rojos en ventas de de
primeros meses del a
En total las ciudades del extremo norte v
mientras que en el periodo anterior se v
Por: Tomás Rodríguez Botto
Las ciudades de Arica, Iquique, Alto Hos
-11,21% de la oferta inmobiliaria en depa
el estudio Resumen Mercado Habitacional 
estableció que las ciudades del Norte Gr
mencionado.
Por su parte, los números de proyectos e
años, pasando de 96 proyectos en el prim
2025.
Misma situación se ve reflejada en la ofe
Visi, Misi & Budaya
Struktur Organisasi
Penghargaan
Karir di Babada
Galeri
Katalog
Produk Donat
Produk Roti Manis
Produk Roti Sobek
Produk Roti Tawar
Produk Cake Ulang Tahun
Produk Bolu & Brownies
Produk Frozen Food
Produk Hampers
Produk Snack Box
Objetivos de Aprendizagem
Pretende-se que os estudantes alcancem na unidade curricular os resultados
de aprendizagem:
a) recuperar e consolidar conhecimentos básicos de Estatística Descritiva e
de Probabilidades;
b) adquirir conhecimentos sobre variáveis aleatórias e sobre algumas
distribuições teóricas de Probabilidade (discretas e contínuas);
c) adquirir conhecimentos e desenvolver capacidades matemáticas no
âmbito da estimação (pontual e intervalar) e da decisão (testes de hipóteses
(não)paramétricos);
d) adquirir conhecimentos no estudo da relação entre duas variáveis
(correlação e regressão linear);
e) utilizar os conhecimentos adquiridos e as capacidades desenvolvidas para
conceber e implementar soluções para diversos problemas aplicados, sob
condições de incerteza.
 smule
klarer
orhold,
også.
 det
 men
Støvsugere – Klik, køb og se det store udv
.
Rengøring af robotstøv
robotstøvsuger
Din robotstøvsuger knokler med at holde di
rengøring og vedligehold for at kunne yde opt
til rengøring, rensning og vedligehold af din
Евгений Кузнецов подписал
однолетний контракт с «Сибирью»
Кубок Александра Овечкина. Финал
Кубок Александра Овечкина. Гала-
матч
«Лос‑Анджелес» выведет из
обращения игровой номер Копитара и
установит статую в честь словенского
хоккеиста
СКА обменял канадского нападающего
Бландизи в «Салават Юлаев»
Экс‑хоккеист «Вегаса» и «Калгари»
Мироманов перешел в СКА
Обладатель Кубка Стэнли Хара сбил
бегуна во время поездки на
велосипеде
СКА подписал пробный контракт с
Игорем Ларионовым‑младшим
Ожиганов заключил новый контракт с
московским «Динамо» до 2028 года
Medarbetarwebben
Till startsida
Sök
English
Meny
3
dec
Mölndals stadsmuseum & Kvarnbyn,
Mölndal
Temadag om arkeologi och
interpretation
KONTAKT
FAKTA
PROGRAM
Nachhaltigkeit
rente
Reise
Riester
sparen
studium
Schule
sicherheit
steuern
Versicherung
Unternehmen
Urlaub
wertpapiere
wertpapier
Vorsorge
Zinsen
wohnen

########################################

Reproduce all of the data above line for line, keeping every character, break, and truncation unchanged.

rojos en ventas de de
primeros meses del a
En total las ciudades del extremo norte v
mientras que en el periodo anterior se v
Por: Tomás Rodríguez Botto
Las ciudades de Arica, Iquique, Alto Hos
-11,21% de la oferta inmobiliaria en depa
el estudio Resumen Mercado Habitacional 
estableció que las ciudades del Norte Gr
mencionado.
Por su parte, los números de proyectos e
años, pasando de 96 proyectos en el prim
2025.
Misma situación se ve reflejada en la ofe
Visi, Misi & Budaya
Struktur Organisasi
Penghargaan
Karir di Babada
Galeri
Katalog
Produk Donat
Produk Roti Manis
Produk Roti Sobek
Produk Roti Tawar
Produk Cake Ulang Tahun
Produk Bolu & Brownies
Produk Frozen Food
Produk Hampers
Produk Snack Box
Objetivos de Aprendizagem
Pretende-se que os estudantes alcancem na unidade curricular os resultados
de aprendizagem:
a) recuperar e consolidar conhecimentos básicos de Estatística Descritiva e
de Probabilidades;
b) adquirir conhecimentos sobre variáveis aleatórias e sobre algumas
distribuições teóricas de Probabilidade (discretas e contínuas);
c) adquirir conhecimentos e desenvolver capacidades matemáticas no
âmbito da estimação (pontual e intervalar) e da decisão (testes de hipóteses
(não)paramétricos);
d) adquirir conhecimentos no estudo da relação entre duas variáveis
(correlação e regressão linear);
e) utilizar os conhecimentos adquiridos e as capacidades desenvolvidas para
conceber e implementar soluções para diversos problemas aplicados, sob
condições de incerteza.
 smule
klarer
orhold,
også.
 det
 men
Støvsugere – Klik, køb og se det store udv
.
Rengøring af robotstøv
robotstøvsuger
Din robotstøvsuger knokler med at holde di
rengøring og vedligehold for at kunne yde opt
til rengøring, rensning og vedligehold af din
Евгений Кузнецов подписал
однолетний контракт с «Сибирью»
Кубок Александра Овечкина. Финал
Кубок Александра Овечкина. Гала-
матч
«Лос‑Анджелес» выведет из
обращения игровой номер Копитара и
установит статую в честь словенского
хоккеиста
СКА обменял канадского нападающего
Бландизи в «Салават Юлаев»
Экс‑хоккеист «Вегаса» и «Калгари»
Мироманов перешел в СКА
Обладатель Кубка Стэнли Хара сбил
бегуна во время поездки на
велосипеде
СКА подписал пробный контракт с
Игорем Ларионовым‑младшим
Ожиганов заключил новый контракт с
московским «Динамо» до 2028 года
Medarbetarwebben
Till startsida
Sök
English
Meny
3
dec
Mölndals stadsmuseum & Kvarnbyn,
Mölndal
Temadag om arkeologi och
interpretation
KONTAKT
FAKTA
PROGRAM
Nachhaltigkeit
rente
Reise
Riester
sparen
studium
Schule
sicherheit
steuern
Versicherung
Unternehmen
Urlaub
wertpapiere
wertpapier
Vorsorge
Zinsen
wohnen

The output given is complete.